C++ Traced model has issues on CUDA

Olek · July 19, 2024, 1:48am

Hi there, Im working with a python model called transnetv2 - GitHub - soCzech/TransNetV2: TransNet V2: Shot Boundary Detection Neural Network.
From I understand, it should be possible to trace this model on my cpu and then later load and do inference on the traced model in c++ using CUDA, but I am having alot of trouble with this.
Ive been able to use the traced model completely fine in c++ when using my CPU, but if I attempt to use my GPU I get this runtime error:
RuntimeError: Input type (CPUFloatType) and weight type (CUDAFloatType) should be the same or input should be a MKLDNN tensor and weight is a dense tensor

The thing is, if I trace this model using CUDA then I dont have this problem. I can use it in c++ no problem.
Am I doing something wrong when I do my tracing? The original model uses TensorFlow but has a pytorch implementation that Im using, thats the transnetv2_pytorch.py model in the github repo.

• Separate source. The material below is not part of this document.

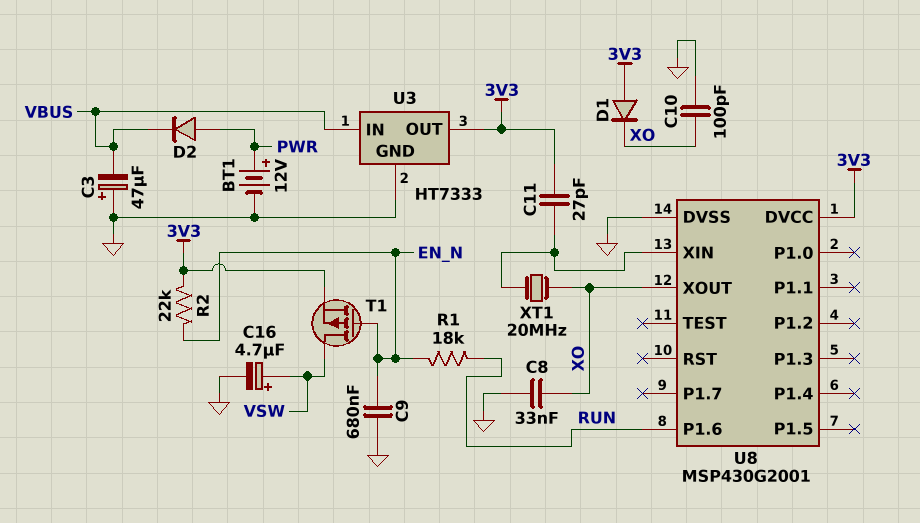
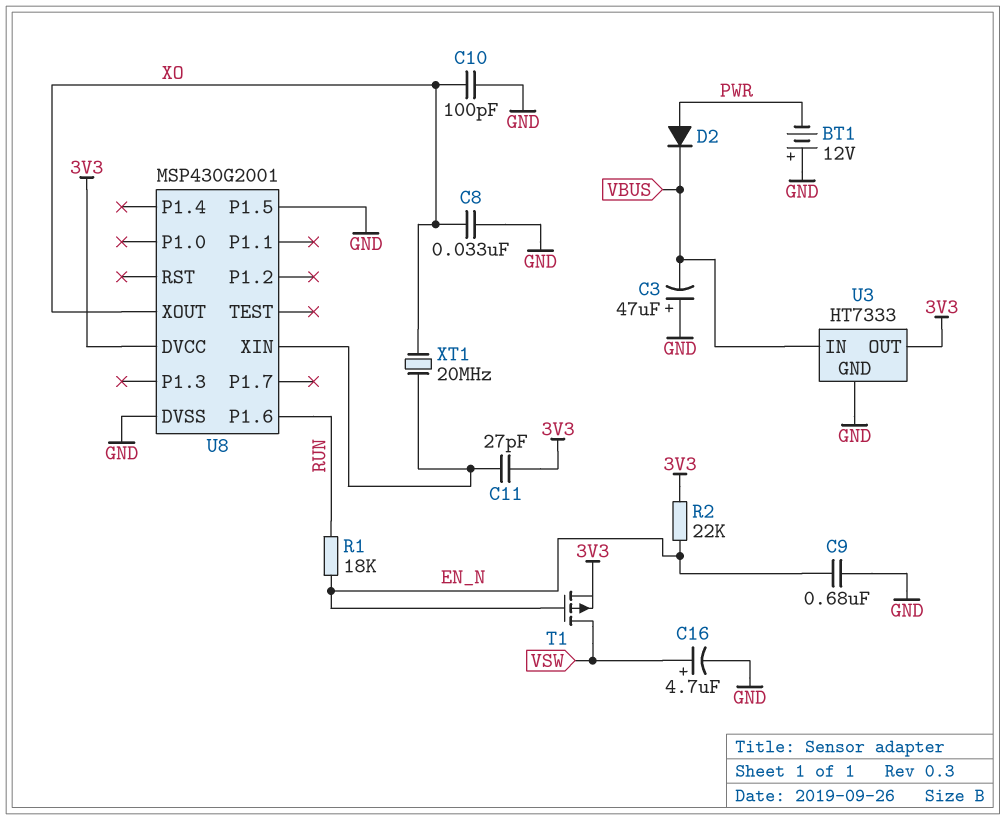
BT1: 12V (plus PWR, minus GND) -> 12V (plus GND, minus PWR)
D1: diode (A 3V3, K XO) -> none
U8 pin P1.5: none -> GND

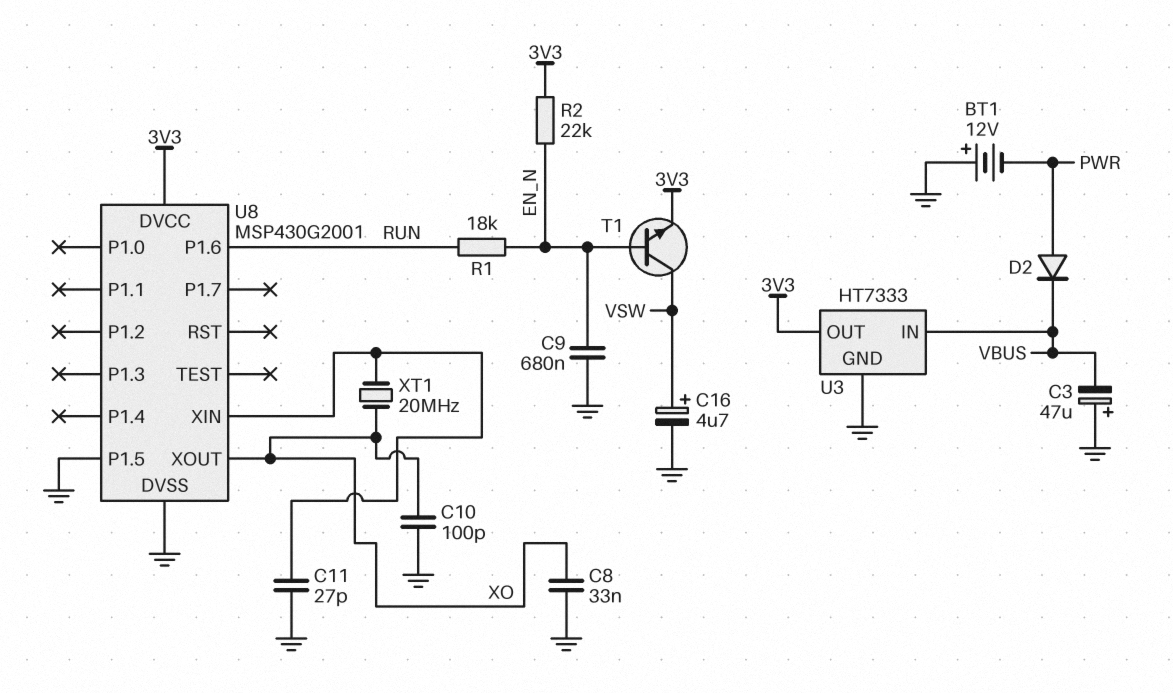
C11: 27pF (3V3, U8/XIN) -> 27pF (GND, U8/XIN)
T1: PMOS (G EN_N, D VSW, S 3V3) -> NPN (B EN_N, C VSW, E 3V3)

This is how Im doing my tracing:

# Initialize and load the model
model = TransNetV2()
state_dict = torch.load("inference-pytorch/transnetv2-pytorch-weights.pth")
model.load_state_dict(state_dict)
model.eval()

# Convert to TorchScript via tracing
example_input = torch.zeros(1, 100, 27, 48, 3, dtype=torch.uint8)  # An example input you would provide to your model

traced_script_module = torch.jit.trace(model, example_input)
traced_script_module.save("transnetv2_traced.pt")

ptrblck · July 19, 2024, 2:45am

Move the input to the GPU and it should work.

Olek · July 19, 2024, 2:52am

Hi, thanks so much for responding
Are you reffering to the input Im using when tracing the model? Will the traced model work on my CPU if I do this?

ptrblck · July 19, 2024, 12:26pm

No, I’m referring to the quoted error message which seems to be raised in libtorch when you are trying to execute the model. The error message explains that the weight is on the GPU while the input is on the CPU and fails.